-------- Okuma metni
25 Aralık 2007 Salı

Depozito

Yıl 1985…
Aylardan Eylül…
Ünye’deyim…
Üniversite sınavına girmiş, Ünye Lisesinden mezun olmuş, sonuçta Gazi Üniversitesi Kamu Yönetimi bölümünü kazanmışım…
Kayıt yaptırmam gerekiyor. Bunun içinse Ankara’ya gitmek…
Ankara…
Başkent Ankara…
Gitmemişim o zamana kadar Başkente, gördüğüm en büyük şehir Samsun…
Hani İstanbul olsa bir sürü tanıdık var orada yardım isteyebileceğim, ama Ankara’da tanıdık kimse yok…
Gidilecek, okul bulunacak kayıt olunacak ve barınmak için de bir yer ayarlanacak…
Kolay mı hiç bilmediğim ve neyle karşılaşacağım belli olmayan, kocaaa şehre yalnız gitmek?
Ne ile karşılaşacağımı bilmediğimden korkuyordum belki de…
Ne yapacağım, ne edeceğim diye düşünürken Hasan Abi geldi aklıma…
Hasan Abi terzi o zamanlar Ünye’de, boş zamanlarımızı arkadaşlarla onun dükkanda geçiriyoruz çoğunlukla…
Askerliğini Ankara’da yapmış, Mamak’ta…
Ankaralı sayılır bana göre…
O’na mevzuuyu anlattım,
- Ankara’ya birlikte gidelim Hasan Abi, masrafların benden…
- Gidelim lan Memet!
Rahatlamıştım. Biletleri aldım bindik otobüse…
Yolda anlatıyor Hasan Abi
- Ankara’da insan yönünü karıştırıyor
- Neden?
- Orda deniz yok ya! Gidince anlarsın.
- Allah Allah…
Neyse yol bitti Ankara’ya girdik.
Ben hala yönümü takip ediyorum…
Yönüm aklımda…
Samsun-Konya yolundan otogarın (o zamanlar şimdiki yerinde değildi otogar) olduğu yola bir köprülü kavşaktan derin bir dairesel dönüş yaptık, bende yön mön kalmadı…
Yönümü kaybettim…
- Haklıymışsın Abi
Gülerek bilmiş bilmiş:
- Ben demedim mi?
----------------
-------- Çıkarılan veriler
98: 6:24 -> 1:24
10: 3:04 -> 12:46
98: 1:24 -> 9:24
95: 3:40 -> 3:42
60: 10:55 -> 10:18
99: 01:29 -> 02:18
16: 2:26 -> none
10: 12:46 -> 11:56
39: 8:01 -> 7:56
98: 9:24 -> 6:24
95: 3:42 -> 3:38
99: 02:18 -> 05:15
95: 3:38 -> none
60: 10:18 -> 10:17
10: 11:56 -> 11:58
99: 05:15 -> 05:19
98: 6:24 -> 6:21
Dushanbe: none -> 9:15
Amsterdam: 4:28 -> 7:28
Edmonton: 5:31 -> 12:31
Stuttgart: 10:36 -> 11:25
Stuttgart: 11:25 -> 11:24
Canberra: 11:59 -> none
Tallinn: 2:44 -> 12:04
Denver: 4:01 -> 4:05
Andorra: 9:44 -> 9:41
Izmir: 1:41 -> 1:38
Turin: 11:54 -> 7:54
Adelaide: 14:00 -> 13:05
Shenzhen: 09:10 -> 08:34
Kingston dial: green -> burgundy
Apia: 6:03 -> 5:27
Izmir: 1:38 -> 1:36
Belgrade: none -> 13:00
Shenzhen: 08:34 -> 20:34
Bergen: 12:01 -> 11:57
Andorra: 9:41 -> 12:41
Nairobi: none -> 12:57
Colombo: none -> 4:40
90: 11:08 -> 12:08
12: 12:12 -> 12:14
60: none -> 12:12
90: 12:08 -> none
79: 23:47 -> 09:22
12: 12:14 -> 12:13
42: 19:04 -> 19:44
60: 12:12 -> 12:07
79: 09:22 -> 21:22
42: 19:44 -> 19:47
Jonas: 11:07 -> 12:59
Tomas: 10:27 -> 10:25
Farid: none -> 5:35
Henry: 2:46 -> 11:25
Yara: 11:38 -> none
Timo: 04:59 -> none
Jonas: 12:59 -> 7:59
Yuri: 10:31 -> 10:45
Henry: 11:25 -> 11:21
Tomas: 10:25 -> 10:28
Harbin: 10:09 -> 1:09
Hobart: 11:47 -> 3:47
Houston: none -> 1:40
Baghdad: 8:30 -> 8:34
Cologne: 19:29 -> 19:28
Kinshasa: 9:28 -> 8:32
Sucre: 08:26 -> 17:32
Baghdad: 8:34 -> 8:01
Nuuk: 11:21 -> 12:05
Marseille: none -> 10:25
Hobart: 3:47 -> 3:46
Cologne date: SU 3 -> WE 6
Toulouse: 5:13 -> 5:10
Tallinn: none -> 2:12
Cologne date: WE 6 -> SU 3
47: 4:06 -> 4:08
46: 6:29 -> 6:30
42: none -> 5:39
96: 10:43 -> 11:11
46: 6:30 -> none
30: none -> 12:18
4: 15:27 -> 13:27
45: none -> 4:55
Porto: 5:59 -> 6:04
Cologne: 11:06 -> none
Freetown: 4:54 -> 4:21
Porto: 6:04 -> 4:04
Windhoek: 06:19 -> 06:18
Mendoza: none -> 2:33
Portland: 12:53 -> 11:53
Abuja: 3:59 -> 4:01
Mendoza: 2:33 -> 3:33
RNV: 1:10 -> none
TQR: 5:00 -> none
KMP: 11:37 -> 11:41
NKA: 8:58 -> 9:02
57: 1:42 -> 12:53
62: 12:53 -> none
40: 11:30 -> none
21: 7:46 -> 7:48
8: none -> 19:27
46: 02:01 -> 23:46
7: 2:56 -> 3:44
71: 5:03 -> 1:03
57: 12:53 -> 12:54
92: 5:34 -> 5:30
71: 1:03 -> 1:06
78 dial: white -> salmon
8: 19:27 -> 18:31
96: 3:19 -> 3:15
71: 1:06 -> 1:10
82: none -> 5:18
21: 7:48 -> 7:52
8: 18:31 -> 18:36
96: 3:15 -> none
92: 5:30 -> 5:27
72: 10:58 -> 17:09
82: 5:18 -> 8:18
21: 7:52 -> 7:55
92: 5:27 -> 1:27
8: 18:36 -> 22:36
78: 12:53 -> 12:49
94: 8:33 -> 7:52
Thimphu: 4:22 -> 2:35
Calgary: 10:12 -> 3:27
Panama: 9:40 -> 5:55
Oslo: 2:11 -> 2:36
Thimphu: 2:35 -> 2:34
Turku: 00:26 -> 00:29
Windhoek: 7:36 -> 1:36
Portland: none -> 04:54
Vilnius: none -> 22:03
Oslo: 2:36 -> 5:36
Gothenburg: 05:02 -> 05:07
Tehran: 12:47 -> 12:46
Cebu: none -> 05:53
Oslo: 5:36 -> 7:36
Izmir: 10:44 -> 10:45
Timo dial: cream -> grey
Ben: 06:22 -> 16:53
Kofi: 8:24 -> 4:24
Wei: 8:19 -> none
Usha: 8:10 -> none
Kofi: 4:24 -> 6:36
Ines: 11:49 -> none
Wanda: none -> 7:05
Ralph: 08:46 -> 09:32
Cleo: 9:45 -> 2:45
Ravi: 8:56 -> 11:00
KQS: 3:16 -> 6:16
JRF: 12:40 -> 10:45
----------------
## Yazılı görevler:
A. Okuma metninde "Rahatlamıştım. Biletleri aldım" sözleriyle başlayıp "bitti Ankara’ya girdik." sözlerine kadar süren bölümü, bu iki uç dahil, aynen yazıya geçirin.
B. Listenin ilk satırından başlayıp "Mendoza: 2:33 -> 3:33" ifadesini içeren satıra kadar süren satırları, iki uç dahil, kelimesi kelimesine tekrarlayın.

## Çıktılar:
A.
Rahatlamıştım. Biletleri aldım bindik otobüse…
Yolda anlatıyor Hasan Abi
- Ankara’da insan yönünü karıştırıyor
- Neden?
- Orda deniz yok ya! Gidince anlarsın.
- Allah Allah…
Neyse yol bitti Ankara’ya girdik.

B.
98: 6:24 -> 1:24
10: 3:04 -> 12:46
98: 1:24 -> 9:24
95: 3:40 -> 3:42
60: 10:55 -> 10:18
99: 01:29 -> 02:18
16: 2:26 -> none
10: 12:46 -> 11:56
39: 8:01 -> 7:56
98: 9:24 -> 6:24
95: 3:42 -> 3:38
99: 02:18 -> 05:15
95: 3:38 -> none
60: 10:18 -> 10:17
10: 11:56 -> 11:58
99: 05:15 -> 05:19
98: 6:24 -> 6:21
Dushanbe: none -> 9:15
Amsterdam: 4:28 -> 7:28
Edmonton: 5:31 -> 12:31
Stuttgart: 10:36 -> 11:25
Stuttgart: 11:25 -> 11:24
Canberra: 11:59 -> none
Tallinn: 2:44 -> 12:04
Denver: 4:01 -> 4:05
Andorra: 9:44 -> 9:41
Izmir: 1:41 -> 1:38
Turin: 11:54 -> 7:54
Adelaide: 14:00 -> 13:05
Shenzhen: 09:10 -> 08:34
Kingston dial: green -> burgundy
Apia: 6:03 -> 5:27
Izmir: 1:38 -> 1:36
Belgrade: none -> 13:00
Shenzhen: 08:34 -> 20:34
Bergen: 12:01 -> 11:57
Andorra: 9:41 -> 12:41
Nairobi: none -> 12:57
Colombo: none -> 4:40
90: 11:08 -> 12:08
12: 12:12 -> 12:14
60: none -> 12:12
90: 12:08 -> none
79: 23:47 -> 09:22
12: 12:14 -> 12:13
42: 19:04 -> 19:44
60: 12:12 -> 12:07
79: 09:22 -> 21:22
42: 19:44 -> 19:47
Jonas: 11:07 -> 12:59
Tomas: 10:27 -> 10:25
Farid: none -> 5:35
Henry: 2:46 -> 11:25
Yara: 11:38 -> none
Timo: 04:59 -> none
Jonas: 12:59 -> 7:59
Yuri: 10:31 -> 10:45
Henry: 11:25 -> 11:21
Tomas: 10:25 -> 10:28
Harbin: 10:09 -> 1:09
Hobart: 11:47 -> 3:47
Houston: none -> 1:40
Baghdad: 8:30 -> 8:34
Cologne: 19:29 -> 19:28
Kinshasa: 9:28 -> 8:32
Sucre: 08:26 -> 17:32
Baghdad: 8:34 -> 8:01
Nuuk: 11:21 -> 12:05
Marseille: none -> 10:25
Hobart: 3:47 -> 3:46
Cologne date: SU 3 -> WE 6
Toulouse: 5:13 -> 5:10
Tallinn: none -> 2:12
Cologne date: WE 6 -> SU 3
47: 4:06 -> 4:08
46: 6:29 -> 6:30
42: none -> 5:39
96: 10:43 -> 11:11
46: 6:30 -> none
30: none -> 12:18
4: 15:27 -> 13:27
45: none -> 4:55
Porto: 5:59 -> 6:04
Cologne: 11:06 -> none
Freetown: 4:54 -> 4:21
Porto: 6:04 -> 4:04
Windhoek: 06:19 -> 06:18
Mendoza: none -> 2:33
Portland: 12:53 -> 11:53
Abuja: 3:59 -> 4:01
Mendoza: 2:33 -> 3:33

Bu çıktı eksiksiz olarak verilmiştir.